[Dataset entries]
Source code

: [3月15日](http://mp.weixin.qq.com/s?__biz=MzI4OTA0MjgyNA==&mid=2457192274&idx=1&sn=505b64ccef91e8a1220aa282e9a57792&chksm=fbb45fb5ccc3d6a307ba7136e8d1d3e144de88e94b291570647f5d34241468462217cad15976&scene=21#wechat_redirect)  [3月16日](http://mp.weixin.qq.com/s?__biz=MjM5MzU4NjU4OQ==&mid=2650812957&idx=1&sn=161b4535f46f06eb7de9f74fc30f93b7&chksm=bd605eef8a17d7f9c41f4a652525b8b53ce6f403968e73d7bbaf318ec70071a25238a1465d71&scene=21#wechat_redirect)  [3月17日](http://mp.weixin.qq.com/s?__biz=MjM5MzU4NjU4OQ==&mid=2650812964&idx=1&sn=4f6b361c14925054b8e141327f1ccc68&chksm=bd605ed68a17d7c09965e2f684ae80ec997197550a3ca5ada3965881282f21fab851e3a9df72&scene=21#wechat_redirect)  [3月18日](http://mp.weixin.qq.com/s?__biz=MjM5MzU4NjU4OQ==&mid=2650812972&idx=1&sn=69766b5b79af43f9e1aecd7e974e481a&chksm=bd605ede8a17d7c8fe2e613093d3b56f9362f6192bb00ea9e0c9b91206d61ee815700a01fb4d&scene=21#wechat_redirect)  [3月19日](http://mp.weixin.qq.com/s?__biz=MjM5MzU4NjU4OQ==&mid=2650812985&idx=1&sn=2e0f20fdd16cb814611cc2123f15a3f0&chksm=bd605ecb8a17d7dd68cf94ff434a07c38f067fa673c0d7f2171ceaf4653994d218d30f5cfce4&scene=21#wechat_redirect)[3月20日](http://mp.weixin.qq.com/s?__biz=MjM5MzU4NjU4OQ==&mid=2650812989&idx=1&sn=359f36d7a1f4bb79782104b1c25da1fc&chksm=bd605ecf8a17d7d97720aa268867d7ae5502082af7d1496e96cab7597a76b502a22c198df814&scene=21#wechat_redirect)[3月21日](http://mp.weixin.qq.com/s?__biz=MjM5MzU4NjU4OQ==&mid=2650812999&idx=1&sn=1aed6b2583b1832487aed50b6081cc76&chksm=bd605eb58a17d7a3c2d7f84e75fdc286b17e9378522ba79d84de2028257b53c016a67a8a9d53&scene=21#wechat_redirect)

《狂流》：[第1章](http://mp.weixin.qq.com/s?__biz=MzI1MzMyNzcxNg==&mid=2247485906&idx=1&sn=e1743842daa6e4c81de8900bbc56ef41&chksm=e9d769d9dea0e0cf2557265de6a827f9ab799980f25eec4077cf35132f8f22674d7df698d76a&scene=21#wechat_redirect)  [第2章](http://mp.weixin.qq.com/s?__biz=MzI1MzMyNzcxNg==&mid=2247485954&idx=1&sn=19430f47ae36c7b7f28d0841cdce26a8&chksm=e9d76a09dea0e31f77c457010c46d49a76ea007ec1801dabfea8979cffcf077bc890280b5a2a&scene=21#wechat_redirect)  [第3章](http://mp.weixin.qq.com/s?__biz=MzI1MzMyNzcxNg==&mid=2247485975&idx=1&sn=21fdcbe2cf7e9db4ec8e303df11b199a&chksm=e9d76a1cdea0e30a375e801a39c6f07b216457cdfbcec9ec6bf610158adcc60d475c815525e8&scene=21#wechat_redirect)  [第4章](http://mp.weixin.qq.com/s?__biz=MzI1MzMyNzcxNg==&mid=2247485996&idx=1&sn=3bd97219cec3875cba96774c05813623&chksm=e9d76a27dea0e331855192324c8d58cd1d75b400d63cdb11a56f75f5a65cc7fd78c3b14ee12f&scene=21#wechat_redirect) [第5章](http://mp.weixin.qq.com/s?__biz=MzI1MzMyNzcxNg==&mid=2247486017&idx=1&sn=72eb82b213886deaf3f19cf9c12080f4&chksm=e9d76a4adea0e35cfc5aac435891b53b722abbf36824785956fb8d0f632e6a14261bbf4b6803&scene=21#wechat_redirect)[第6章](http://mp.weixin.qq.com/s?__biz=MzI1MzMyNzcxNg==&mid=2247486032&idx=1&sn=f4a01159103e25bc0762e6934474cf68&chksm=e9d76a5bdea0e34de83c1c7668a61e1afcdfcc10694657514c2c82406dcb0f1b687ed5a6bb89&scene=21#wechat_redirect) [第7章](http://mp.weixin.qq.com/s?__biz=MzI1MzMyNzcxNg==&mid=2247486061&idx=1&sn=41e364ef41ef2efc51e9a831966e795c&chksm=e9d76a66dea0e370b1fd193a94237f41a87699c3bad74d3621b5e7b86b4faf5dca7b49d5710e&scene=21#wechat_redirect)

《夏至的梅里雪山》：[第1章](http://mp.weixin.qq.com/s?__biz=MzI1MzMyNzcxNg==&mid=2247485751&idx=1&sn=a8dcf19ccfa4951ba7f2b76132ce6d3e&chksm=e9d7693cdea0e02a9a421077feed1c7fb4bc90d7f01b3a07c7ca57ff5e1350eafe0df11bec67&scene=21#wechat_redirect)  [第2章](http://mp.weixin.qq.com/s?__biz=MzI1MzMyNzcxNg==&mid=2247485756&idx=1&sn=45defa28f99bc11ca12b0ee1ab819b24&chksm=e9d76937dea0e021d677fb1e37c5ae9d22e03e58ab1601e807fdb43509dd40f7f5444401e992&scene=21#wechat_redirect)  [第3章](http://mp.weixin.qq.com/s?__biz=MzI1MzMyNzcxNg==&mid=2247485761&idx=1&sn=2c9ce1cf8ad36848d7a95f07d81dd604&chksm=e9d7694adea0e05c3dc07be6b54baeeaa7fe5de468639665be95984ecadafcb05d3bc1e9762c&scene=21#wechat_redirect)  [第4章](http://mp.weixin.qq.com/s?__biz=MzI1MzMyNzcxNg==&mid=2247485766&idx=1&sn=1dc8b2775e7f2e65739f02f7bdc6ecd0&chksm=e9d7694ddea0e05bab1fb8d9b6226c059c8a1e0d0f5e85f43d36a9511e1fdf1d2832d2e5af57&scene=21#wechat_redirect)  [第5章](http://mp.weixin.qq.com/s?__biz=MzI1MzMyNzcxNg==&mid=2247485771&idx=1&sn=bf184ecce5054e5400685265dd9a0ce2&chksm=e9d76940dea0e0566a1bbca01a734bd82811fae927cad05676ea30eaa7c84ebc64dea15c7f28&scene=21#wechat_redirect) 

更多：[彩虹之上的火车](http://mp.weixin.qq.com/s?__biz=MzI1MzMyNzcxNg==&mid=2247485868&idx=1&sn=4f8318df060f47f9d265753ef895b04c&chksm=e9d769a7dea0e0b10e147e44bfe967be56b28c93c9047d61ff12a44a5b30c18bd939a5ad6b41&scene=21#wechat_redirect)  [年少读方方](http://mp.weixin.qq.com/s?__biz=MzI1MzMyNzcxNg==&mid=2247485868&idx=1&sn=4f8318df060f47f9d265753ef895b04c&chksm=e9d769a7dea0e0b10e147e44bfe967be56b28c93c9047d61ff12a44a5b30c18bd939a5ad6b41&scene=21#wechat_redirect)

■ Your assignment ■
Exactly as they appear above, give the entries again.

■ Task response ■
Source code

: [3月15日](http://mp.weixin.qq.com/s?__biz=MzI4OTA0MjgyNA==&mid=2457192274&idx=1&sn=505b64ccef91e8a1220aa282e9a57792&chksm=fbb45fb5ccc3d6a307ba7136e8d1d3e144de88e94b291570647f5d34241468462217cad15976&scene=21#wechat_redirect)  [3月16日](http://mp.weixin.qq.com/s?__biz=MjM5MzU4NjU4OQ==&mid=2650812957&idx=1&sn=161b4535f46f06eb7de9f74fc30f93b7&chksm=bd605eef8a17d7f9c41f4a652525b8b53ce6f403968e73d7bbaf318ec70071a25238a1465d71&scene=21#wechat_redirect)  [3月17日](http://mp.weixin.qq.com/s?__biz=MjM5MzU4NjU4OQ==&mid=2650812964&idx=1&sn=4f6b361c14925054b8e141327f1ccc68&chksm=bd605ed68a17d7c09965e2f684ae80ec997197550a3ca5ada3965881282f21fab851e3a9df72&scene=21#wechat_redirect)  [3月18日](http://mp.weixin.qq.com/s?__biz=MjM5MzU4NjU4OQ==&mid=2650812972&idx=1&sn=69766b5b79af43f9e1aecd7e974e481a&chksm=bd605ede8a17d7c8fe2e613093d3b56f9362f6192bb00ea9e0c9b91206d61ee815700a01fb4d&scene=21#wechat_redirect)  [3月19日](http://mp.weixin.qq.com/s?__biz=MjM5MzU4NjU4OQ==&mid=2650812985&idx=1&sn=2e0f20fdd16cb814611cc2123f15a3f0&chksm=bd605ecb8a17d7dd68cf94ff434a07c38f067fa673c0d7f2171ceaf4653994d218d30f5cfce4&scene=21#wechat_redirect)[3月20日](http://mp.weixin.qq.com/s?__biz=MjM5MzU4NjU4OQ==&mid=2650812989&idx=1&sn=359f36d7a1f4bb79782104b1c25da1fc&chksm=bd605ecf8a17d7d97720aa268867d7ae5502082af7d1496e96cab7597a76b502a22c198df814&scene=21#wechat_redirect)[3月21日](http://mp.weixin.qq.com/s?__biz=MjM5MzU4NjU4OQ==&mid=2650812999&idx=1&sn=1aed6b2583b1832487aed50b6081cc76&chksm=bd605eb58a17d7a3c2d7f84e75fdc286b17e9378522ba79d84de2028257b53c016a67a8a9d53&scene=21#wechat_redirect)

《狂流》：[第1章](http://mp.weixin.qq.com/s?__biz=MzI1MzMyNzcxNg==&mid=2247485906&idx=1&sn=e1743842daa6e4c81de8900bbc56ef41&chksm=e9d769d9dea0e0cf2557265de6a827f9ab799980f25eec4077cf35132f8f22674d7df698d76a&scene=21#wechat_redirect)  [第2章](http://mp.weixin.qq.com/s?__biz=MzI1MzMyNzcxNg==&mid=2247485954&idx=1&sn=19430f47ae36c7b7f28d0841cdce26a8&chksm=e9d76a09dea0e31f77c457010c46d49a76ea007ec1801dabfea8979cffcf077bc890280b5a2a&scene=21#wechat_redirect)  [第3章](http://mp.weixin.qq.com/s?__biz=MzI1MzMyNzcxNg==&mid=2247485975&idx=1&sn=21fdcbe2cf7e9db4ec8e303df11b199a&chksm=e9d76a1cdea0e30a375e801a39c6f07b216457cdfbcec9ec6bf610158adcc60d475c815525e8&scene=21#wechat_redirect)  [第4章](http://mp.weixin.qq.com/s?__biz=MzI1MzMyNzcxNg==&mid=2247485996&idx=1&sn=3bd97219cec3875cba96774c05813623&chksm=e9d76a27dea0e331855192324c8d58cd1d75b400d63cdb11a56f75f5a65cc7fd78c3b14ee12f&scene=21#wechat_redirect) [第5章](http://mp.weixin.qq.com/s?__biz=MzI1MzMyNzcxNg==&mid=2247486017&idx=1&sn=72eb82b213886deaf3f19cf9c12080f4&chksm=e9d76a4adea0e35cfc5aac435891b53b722abbf36824785956fb8d0f632e6a14261bbf4b6803&scene=21#wechat_redirect)[第6章](http://mp.weixin.qq.com/s?__biz=MzI1MzMyNzcxNg==&mid=2247486032&idx=1&sn=f4a01159103e25bc0762e6934474cf68&chksm=e9d76a5bdea0e34de83c1c7668a61e1afcdfcc10694657514c2c82406dcb0f1b687ed5a6bb89&scene=21#wechat_redirect) [第7章](http://mp.weixin.qq.com/s?__biz=MzI1MzMyNzcxNg==&mid=2247486061&idx=1&sn=41e364ef41ef2efc51e9a831966e795c&chksm=e9d76a66dea0e370b1fd193a94237f41a87699c3bad74d3621b5e7b86b4faf5dca7b49d5710e&scene=21#wechat_redirect)

《夏至的梅里雪山》：[第1章](http://mp.weixin.qq.com/s?__biz=MzI1MzMyNzcxNg==&mid=2247485751&idx=1&sn=a8dcf19ccfa4951ba7f2b76132ce6d3e&chksm=e9d7693cdea0e02a9a421077feed1c7fb4bc90d7f01b3a07c7ca57ff5e1350eafe0df11bec67&scene=21#wechat_redirect)  [第2章](http://mp.weixin.qq.com/s?__biz=MzI1MzMyNzcxNg==&mid=2247485756&idx=1&sn=45defa28f99bc11ca12b0ee1ab819b24&chksm=e9d76937dea0e021d677fb1e37c5ae9d22e03e58ab1601e807fdb43509dd40f7f5444401e992&scene=21#wechat_redirect)  [第3章](http://mp.weixin.qq.com/s?__biz=MzI1MzMyNzcxNg==&mid=2247485761&idx=1&sn=2c9ce1cf8ad36848d7a95f07d81dd604&chksm=e9d7694adea0e05c3dc07be6b54baeeaa7fe5de468639665be95984ecadafcb05d3bc1e9762c&scene=21#wechat_redirect)  [第4章](http://mp.weixin.qq.com/s?__biz=MzI1MzMyNzcxNg==&mid=2247485766&idx=1&sn=1dc8b2775e7f2e65739f02f7bdc6ecd0&chksm=e9d7694ddea0e05bab1fb8d9b6226c059c8a1e0d0f5e85f43d36a9511e1fdf1d2832d2e5af57&scene=21#wechat_redirect)  [第5章](http://mp.weixin.qq.com/s?__biz=MzI1MzMyNzcxNg==&mid=2247485771&idx=1&sn=bf184ecce5054e5400685265dd9a0ce2&chksm=e9d76940dea0e0566a1bbca01a734bd82811fae927cad05676ea30eaa7c84ebc64dea15c7f28&scene=21#wechat_redirect) 

更多：[彩虹之上的火车](http://mp.weixin.qq.com/s?__biz=MzI1MzMyNzcxNg==&mid=2247485868&idx=1&sn=4f8318df060f47f9d265753ef895b04c&chksm=e9d769a7dea0e0b10e147e44bfe967be56b28c93c9047d61ff12a44a5b30c18bd939a5ad6b41&scene=21#wechat_redirect)  [年少读方方](http://mp.weixin.qq.com/s?__biz=MzI1MzMyNzcxNg==&mid=2247485868&idx=1&sn=4f8318df060f47f9d265753ef895b04c&chksm=e9d769a7dea0e0b10e147e44bfe967be56b28c93c9047d61ff12a44a5b30c18bd939a5ad6b41&scene=21#wechat_redirect)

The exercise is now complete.